UK Research and Innovation recently announced funding for the first phases of the Deployment and Roadmap programme for industrial decarbonisation strategies, run on behalf of the UK government.
The projects awarded funding are focused on helping the UK achieve net zero emissions by 2050 as part of the Industrial Decarbonisation Challenge, a key component of the government’s Clean Growth Strategy.
Costain is to take important roles in both the South Wales and Scotland clusters, leading the South Wales Industrial Cluster (SWIC) Deployment Project, partnering in the SWIC Roadmap Project, and partnering in Scotland's Net Zero Infrastructure (SNZI) Deployment Project and Roadmap Project.
Demonstrating progress in delivering a core component of Costain’s leading-edge strategy to grow its future shaping strategic consultancy capability, the projects will look at the infrastructure required for the development of the hydrogen economy, for large scale carbon(CO2) capture, usage and storage (CCUS) and transport as well as onsite strategic opportunities specific to each industry in the clusters. Costain’s involvement is testament to delivering on its Climate Change action plan, launched in February 2020, which commits to playing a leading role in the development and delivery of both carbon capture and clean and renewable energy generation to reduce carbon footprints across every sector.
Alongside partners such as Tata Steel, Tarmac, RWE, Valero Energy, University of South Wales, Progressive Energy and CR Plus in Wales and Pale Blue Dot energy and NECCUS in Scotland, Costain will play a key role in developing plans that will help to establish the world’s first net zero carbon industrial cluster by 2040 and demonstrate how Welsh and Scottish industry can support the UK’s journey to a net zero carbon future.
Not only will the projects make a vital contribution to the UK’s journey to net zero by 2050, they have the potential to strengthen the economic resilience of UK industry and communities by ensuring operations in the regions are sustainable for the long term.

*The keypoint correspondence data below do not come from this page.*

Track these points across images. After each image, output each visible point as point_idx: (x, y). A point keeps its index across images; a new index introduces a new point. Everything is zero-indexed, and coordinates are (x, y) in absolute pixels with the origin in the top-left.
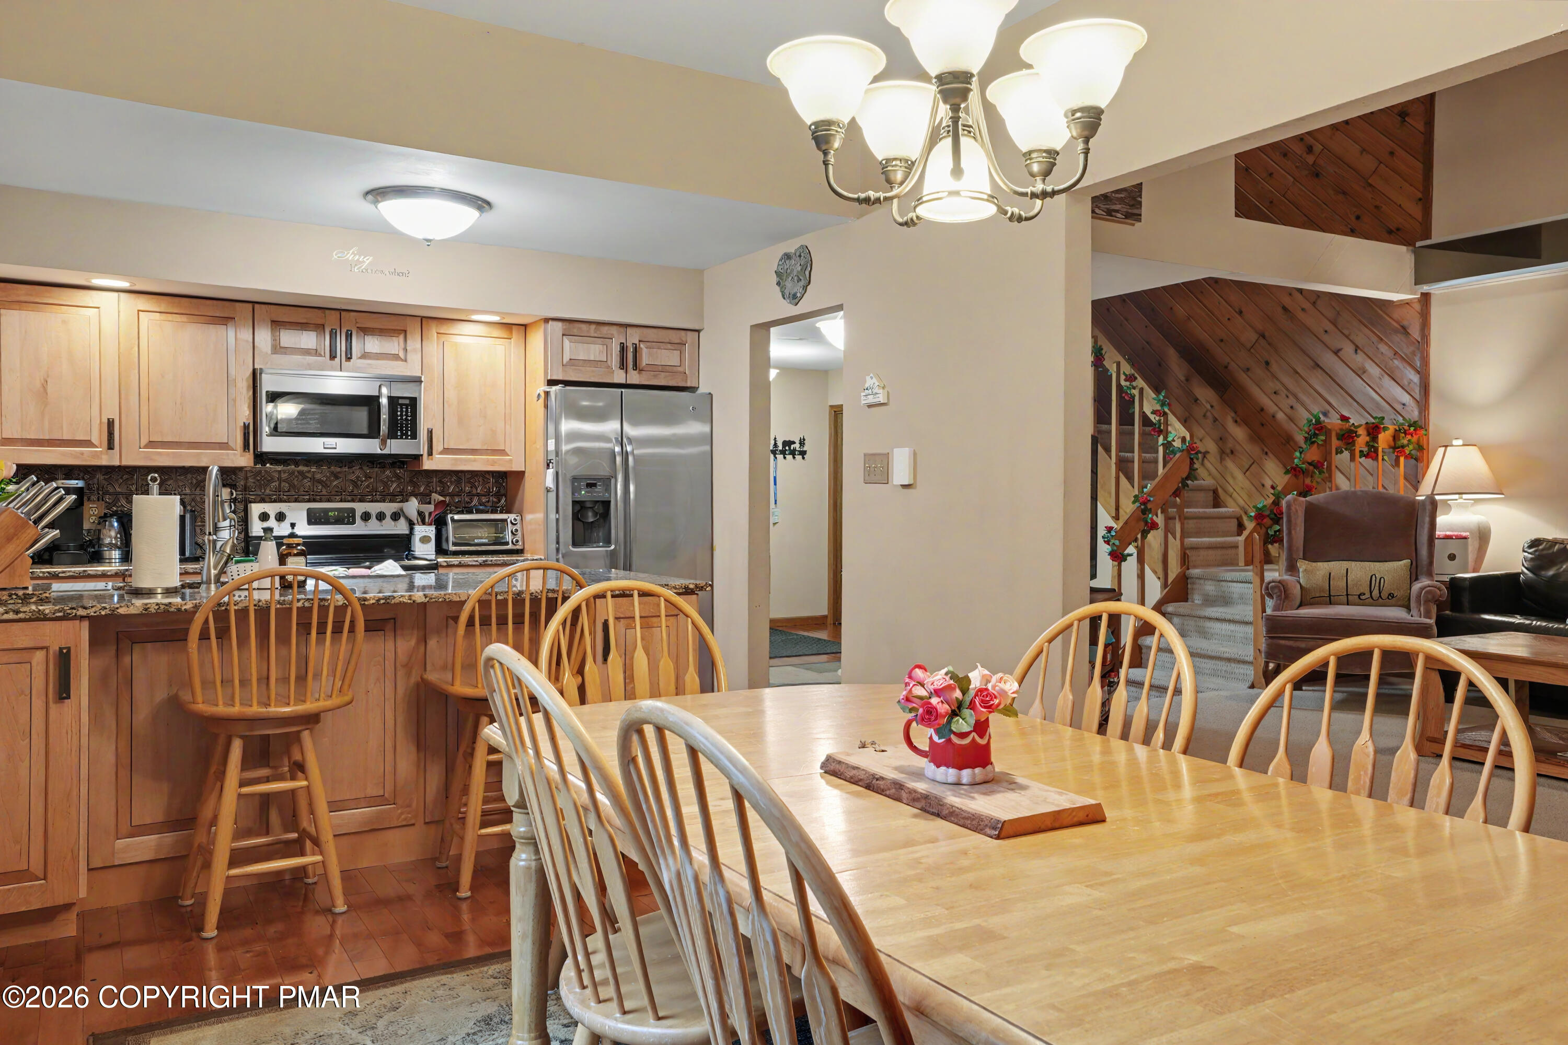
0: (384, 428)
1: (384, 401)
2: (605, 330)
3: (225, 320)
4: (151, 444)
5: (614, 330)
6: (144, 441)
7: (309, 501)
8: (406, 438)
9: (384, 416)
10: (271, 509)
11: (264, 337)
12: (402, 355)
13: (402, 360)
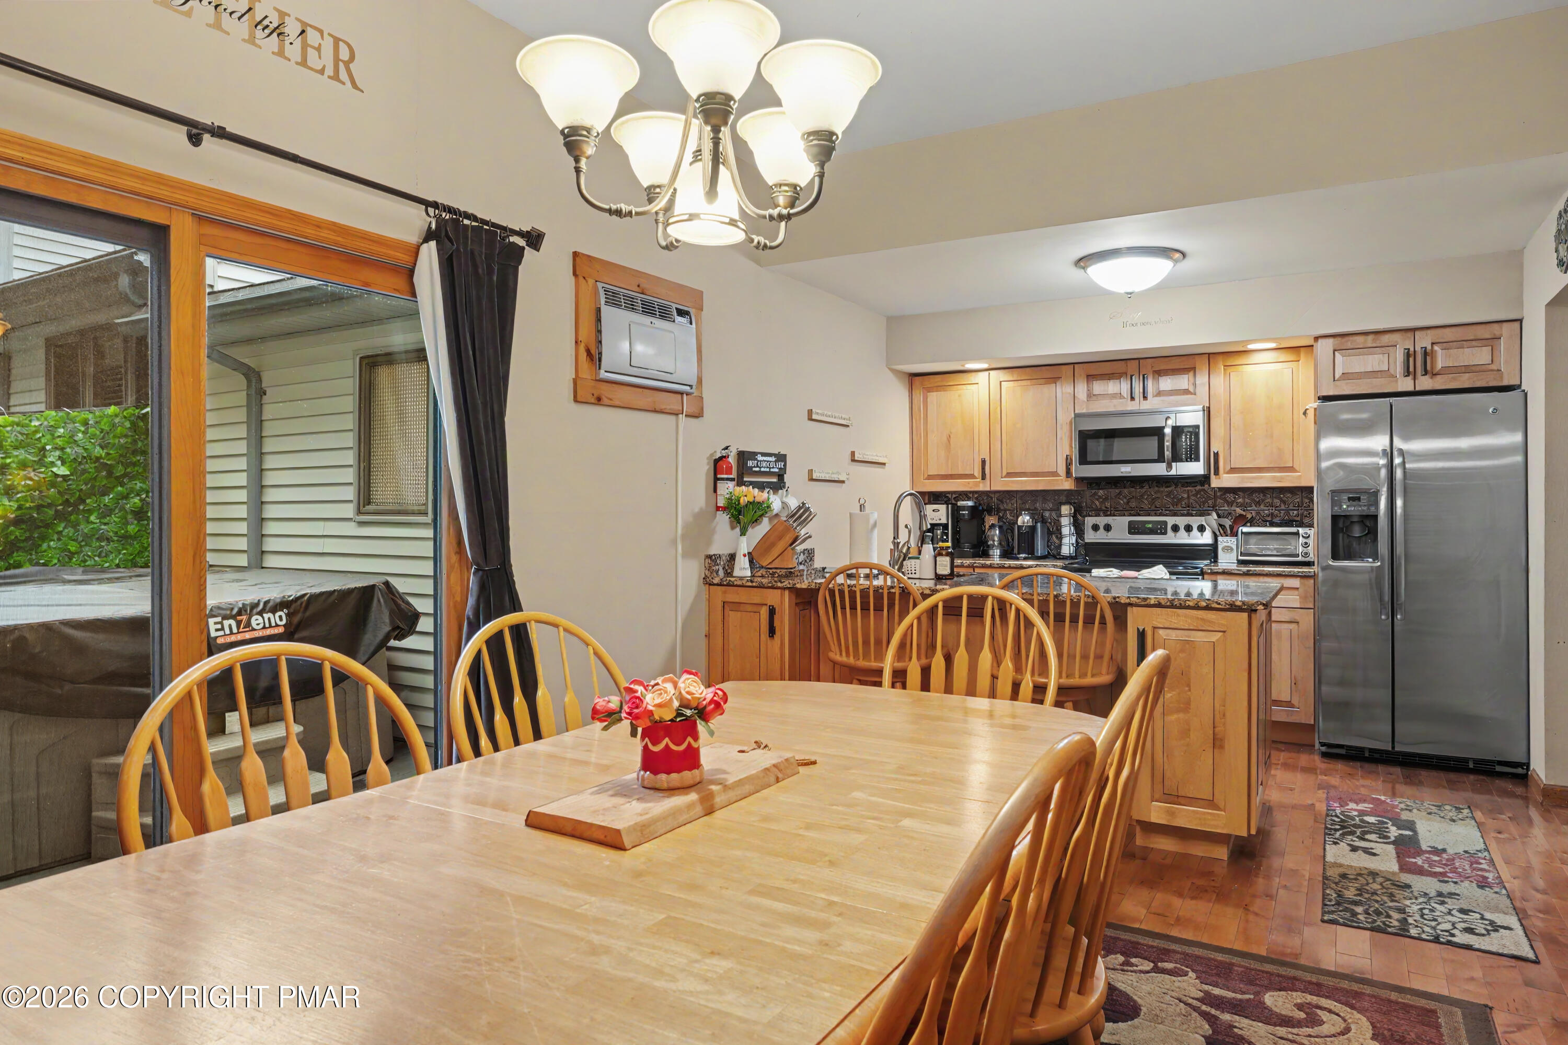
0: (1168, 454)
1: (1168, 431)
2: (1386, 339)
3: (1055, 380)
4: (1009, 475)
5: (1395, 337)
6: (1004, 474)
7: (1131, 515)
8: (1191, 461)
9: (1168, 443)
10: (1102, 521)
11: (1081, 389)
12: (1191, 389)
13: (1191, 394)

If the projects proceed successfully through the various phases of the UK government’s Industrial Decarbonisation Challenge, they would stimulate significant clean growth, developing new skills, creating more jobs and opening up opportunities nationally and internationally for UK businesses. It would also enhance the UK’s ability to locally manufacture low or net zero carbon cement and steel products, helping to drive the low carbon future of UK construction and other sectors.